The {fetwfe} package implements fused extended two-way fixed effects (FETWFE), a methodology for estimating treatment effects in difference-in-differences with staggered adoptions.
- For a brief introduction to the methodology, as well as background on difference-in-differences with staggered adoptions and motivation for FETWFE, see this blog post.
- For more detailed slides on the methodology (but less detailed than the paper), see here.
- Check out the most recent draft of the full paper here.
- This blog post explains a little more about what the package does under the hood, if you're interested.
To install the {fetwfe} package, simply use
install.packages("fetwfe")You can also install the latest development version by using
# install.packages("remotes") # if needed
remotes::install_github("gregfaletto/fetwfePackage")The primary function in the {fetwfe} is fetwfe(), which implements fused extended two-way fixed effects. Here's some example code applying fetwfe() to the divorce data set from the bacondecomp package -- the unilateral ("no-fault") divorce / female-suicide panel of Stevenson and Wolfers (2006):
library(fetwfe)
library(bacondecomp)
data(divorce)
# Restrict to the female subset (`sex == 2`). `changed` is already the absorbing
# 0/1 divorce-reform indicator, and the response is the elasticity-scaled female
# suicide rate. This reproduces the empirical application in Faletto (2025,
# Sec. 8.2): the three covariates are passed as controls (one, `murderrate`, is
# auto-dropped because it is missing in 1964, leaving two), and the noise
# variances are supplied (precomputed by REML) to keep the call fast.
divorce_f <- divorce[divorce$sex == 2, ]
res <- fetwfe(
pdata = divorce_f,
time_var = "year",
unit_var = "st",
treatment = "changed",
covs = c("murderrate", "lnpersinc", "afdcrolls"),
response = "suiciderate_elast_jag",
sig_eps_sq = 0.0344,
sig_eps_c_sq = 0.1507,
add_ridge = TRUE,
q = 0.5)
# Overall ATT is about -6% on the elasticity-scaled female suicide rate, with a
# 95% CI that excludes zero; FETWFE retains heterogeneous cohort effects here.
summary(res)For vignettes and full documentation, check out the page for the {fetwfe} package on CRAN.

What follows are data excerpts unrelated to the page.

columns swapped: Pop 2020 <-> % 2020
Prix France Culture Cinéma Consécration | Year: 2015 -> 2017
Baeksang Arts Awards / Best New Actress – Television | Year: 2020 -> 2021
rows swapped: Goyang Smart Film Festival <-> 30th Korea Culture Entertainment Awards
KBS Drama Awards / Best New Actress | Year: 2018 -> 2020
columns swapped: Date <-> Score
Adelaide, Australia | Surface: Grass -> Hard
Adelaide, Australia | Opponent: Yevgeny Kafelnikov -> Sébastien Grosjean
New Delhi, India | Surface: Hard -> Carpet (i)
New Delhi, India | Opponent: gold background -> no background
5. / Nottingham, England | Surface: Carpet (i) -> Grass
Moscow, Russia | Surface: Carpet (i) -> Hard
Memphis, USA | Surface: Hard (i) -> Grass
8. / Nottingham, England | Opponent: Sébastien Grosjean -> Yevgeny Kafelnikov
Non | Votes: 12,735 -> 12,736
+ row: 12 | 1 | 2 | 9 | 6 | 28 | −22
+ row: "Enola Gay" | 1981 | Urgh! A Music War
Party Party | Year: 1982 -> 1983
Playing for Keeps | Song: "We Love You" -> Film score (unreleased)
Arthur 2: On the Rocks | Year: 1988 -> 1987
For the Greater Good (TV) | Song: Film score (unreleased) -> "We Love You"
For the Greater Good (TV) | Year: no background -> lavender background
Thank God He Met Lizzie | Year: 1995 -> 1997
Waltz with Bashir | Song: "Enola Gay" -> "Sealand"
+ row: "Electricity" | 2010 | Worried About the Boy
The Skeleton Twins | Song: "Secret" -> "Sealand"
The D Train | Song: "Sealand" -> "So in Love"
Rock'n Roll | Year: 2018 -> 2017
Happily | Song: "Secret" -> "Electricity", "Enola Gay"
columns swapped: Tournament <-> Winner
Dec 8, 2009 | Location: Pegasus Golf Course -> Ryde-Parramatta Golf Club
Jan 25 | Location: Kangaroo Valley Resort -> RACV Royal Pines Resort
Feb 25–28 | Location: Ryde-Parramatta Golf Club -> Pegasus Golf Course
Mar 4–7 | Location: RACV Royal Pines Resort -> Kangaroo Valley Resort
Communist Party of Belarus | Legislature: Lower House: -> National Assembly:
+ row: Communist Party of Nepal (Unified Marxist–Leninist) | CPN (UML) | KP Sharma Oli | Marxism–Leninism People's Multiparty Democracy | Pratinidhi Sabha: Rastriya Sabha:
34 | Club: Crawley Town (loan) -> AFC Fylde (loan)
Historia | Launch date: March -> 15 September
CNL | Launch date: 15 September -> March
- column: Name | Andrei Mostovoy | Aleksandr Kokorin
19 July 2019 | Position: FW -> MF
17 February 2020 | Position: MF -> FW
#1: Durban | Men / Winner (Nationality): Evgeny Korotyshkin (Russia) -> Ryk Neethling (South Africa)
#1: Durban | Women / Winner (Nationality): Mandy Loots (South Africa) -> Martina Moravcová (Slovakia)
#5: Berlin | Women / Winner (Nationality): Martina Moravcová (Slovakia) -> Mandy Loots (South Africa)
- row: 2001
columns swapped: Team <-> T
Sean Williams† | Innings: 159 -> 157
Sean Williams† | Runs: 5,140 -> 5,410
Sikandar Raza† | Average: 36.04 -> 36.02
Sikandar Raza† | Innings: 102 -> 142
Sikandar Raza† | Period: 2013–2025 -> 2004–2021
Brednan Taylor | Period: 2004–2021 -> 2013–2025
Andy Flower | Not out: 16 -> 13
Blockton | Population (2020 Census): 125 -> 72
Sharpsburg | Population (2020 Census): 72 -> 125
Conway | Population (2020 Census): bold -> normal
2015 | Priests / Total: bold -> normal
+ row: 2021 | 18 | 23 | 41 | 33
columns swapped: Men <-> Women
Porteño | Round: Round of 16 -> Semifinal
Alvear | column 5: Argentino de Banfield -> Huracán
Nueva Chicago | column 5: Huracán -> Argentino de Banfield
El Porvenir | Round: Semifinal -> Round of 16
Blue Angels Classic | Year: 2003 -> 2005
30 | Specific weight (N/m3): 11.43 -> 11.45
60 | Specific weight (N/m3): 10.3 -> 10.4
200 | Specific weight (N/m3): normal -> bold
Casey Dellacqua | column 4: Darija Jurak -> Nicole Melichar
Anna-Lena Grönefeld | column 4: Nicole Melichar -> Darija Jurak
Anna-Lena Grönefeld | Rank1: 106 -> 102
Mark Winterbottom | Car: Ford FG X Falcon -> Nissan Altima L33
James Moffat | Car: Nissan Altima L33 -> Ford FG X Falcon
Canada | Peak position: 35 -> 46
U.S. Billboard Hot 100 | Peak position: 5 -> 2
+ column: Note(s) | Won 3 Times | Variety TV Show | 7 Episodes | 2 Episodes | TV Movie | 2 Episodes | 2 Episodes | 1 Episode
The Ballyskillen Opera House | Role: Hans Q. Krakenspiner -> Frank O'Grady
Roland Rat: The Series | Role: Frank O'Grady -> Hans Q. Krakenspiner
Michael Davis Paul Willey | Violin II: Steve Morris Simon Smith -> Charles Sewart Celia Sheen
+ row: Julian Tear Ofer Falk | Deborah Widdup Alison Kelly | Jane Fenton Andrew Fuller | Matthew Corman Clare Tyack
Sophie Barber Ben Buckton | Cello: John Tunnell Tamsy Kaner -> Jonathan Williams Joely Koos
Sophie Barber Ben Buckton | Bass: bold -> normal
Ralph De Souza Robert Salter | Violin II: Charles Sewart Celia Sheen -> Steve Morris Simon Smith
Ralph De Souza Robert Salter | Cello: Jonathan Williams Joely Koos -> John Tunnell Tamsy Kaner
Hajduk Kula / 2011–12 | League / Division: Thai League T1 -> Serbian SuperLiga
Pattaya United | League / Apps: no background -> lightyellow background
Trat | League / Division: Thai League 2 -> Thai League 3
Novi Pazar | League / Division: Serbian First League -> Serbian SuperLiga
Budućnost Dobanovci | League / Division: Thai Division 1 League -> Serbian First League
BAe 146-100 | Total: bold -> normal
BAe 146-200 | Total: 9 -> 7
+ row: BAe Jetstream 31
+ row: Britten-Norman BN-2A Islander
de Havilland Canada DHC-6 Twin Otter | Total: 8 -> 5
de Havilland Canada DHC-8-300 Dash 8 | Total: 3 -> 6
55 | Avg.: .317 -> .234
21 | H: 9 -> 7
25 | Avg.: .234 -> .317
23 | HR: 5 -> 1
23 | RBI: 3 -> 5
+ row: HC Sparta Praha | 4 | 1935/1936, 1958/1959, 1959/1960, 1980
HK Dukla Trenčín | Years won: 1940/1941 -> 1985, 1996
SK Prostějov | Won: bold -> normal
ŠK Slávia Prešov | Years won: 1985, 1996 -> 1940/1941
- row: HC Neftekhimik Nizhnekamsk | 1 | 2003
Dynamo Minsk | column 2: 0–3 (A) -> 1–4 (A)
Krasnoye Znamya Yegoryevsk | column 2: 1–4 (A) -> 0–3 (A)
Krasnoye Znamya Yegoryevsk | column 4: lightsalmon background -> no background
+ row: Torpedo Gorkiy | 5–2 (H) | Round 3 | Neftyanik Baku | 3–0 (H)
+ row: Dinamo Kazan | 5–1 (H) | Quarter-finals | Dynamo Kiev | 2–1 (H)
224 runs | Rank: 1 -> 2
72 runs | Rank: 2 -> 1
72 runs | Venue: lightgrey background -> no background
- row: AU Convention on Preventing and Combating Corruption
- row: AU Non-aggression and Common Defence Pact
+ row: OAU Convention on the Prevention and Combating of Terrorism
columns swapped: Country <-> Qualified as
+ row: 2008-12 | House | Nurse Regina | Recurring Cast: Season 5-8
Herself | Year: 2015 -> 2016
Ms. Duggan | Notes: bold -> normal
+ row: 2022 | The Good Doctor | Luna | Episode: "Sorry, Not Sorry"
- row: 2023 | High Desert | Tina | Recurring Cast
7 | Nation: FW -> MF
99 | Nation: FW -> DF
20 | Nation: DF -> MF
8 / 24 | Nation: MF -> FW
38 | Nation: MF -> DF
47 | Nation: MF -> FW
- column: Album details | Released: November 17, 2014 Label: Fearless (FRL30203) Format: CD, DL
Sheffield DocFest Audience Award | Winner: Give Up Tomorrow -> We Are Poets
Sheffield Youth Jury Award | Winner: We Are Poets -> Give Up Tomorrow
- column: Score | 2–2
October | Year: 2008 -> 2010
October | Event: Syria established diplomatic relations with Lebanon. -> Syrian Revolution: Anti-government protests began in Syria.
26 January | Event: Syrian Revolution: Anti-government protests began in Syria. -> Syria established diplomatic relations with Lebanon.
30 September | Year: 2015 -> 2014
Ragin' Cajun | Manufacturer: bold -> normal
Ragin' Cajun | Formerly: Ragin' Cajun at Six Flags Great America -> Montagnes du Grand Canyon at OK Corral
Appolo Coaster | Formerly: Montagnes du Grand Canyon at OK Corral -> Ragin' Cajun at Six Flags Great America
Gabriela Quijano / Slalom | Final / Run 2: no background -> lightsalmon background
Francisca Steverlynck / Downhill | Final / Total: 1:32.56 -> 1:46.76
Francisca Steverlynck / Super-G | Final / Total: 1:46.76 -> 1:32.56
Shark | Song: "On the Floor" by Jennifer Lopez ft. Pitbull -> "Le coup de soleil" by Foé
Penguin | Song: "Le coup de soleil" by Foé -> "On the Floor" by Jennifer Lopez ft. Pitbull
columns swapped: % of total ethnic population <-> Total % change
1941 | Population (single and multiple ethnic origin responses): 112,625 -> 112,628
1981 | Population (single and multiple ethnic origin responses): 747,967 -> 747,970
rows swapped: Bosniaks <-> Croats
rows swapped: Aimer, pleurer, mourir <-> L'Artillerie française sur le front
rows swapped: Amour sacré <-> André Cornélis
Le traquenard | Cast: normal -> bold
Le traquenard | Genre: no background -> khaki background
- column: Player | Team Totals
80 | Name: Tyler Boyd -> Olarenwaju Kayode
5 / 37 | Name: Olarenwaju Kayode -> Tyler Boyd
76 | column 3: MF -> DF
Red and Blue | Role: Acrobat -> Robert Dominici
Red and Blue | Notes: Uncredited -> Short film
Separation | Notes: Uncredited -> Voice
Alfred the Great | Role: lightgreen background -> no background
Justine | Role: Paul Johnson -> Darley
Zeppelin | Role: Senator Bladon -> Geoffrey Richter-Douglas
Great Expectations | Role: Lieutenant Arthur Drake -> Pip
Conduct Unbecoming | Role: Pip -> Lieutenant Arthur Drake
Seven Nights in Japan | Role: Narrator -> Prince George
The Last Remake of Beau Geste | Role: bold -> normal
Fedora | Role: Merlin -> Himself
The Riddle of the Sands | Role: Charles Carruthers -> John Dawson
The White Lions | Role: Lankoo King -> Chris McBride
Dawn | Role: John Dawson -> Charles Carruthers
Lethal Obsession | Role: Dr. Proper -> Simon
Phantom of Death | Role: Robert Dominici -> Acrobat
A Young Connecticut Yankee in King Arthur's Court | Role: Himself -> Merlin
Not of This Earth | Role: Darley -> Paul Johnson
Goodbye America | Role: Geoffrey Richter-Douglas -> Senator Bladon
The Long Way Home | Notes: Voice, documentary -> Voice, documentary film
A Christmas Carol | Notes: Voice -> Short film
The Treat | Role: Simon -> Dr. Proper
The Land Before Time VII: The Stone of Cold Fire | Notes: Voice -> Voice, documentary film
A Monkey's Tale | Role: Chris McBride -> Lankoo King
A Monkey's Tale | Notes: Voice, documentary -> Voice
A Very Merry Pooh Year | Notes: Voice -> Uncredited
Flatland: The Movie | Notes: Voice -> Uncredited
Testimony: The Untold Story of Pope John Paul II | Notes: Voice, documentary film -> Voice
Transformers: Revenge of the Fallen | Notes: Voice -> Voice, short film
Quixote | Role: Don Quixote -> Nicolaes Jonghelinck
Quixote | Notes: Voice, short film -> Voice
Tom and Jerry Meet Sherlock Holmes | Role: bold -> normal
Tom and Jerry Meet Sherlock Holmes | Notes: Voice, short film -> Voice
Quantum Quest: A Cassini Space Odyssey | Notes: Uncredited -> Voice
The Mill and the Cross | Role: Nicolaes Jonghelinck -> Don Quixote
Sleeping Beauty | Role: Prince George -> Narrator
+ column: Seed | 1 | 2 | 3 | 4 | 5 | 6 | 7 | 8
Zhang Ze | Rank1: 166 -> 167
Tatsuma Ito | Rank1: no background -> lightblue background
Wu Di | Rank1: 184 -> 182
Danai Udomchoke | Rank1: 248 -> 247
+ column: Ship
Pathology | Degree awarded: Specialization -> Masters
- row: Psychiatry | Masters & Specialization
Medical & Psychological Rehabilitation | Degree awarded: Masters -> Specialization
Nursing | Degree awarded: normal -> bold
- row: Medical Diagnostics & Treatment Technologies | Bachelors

A core differentiator of FETWFE is the geometry of its fusion penalty, chosen via the fusion_structure argument of fetwfe():
"cohort"(the default) fuses treatment effects within and between cohorts — the two-way fusion structure of Faletto (2025)."event_study"instead fuses effects at the same time since treatment (event timee = t - g) across cohorts — the package realization of the paper's event-study-penalty theory.
For full control, the fusion_matrix argument accepts any invertible num_treats x num_treats differencing matrix D_N, encoding an arbitrary fusion structure beyond the two built-ins. The same fusion_structure option is available in genCoefs() for simulation studies.
For guidance on which to use, see the vignette "Choosing a fusion structure: cohort vs. event-study penalties" — vignette("fusion_structure_vignette", package = "fetwfe"), also on the CRAN page.
- Faletto, G (2025). Fused Extended Two-Way Fixed Effects for Difference-in-Differences with Staggered Adoptions. arXiv preprint arXiv:2312.05985.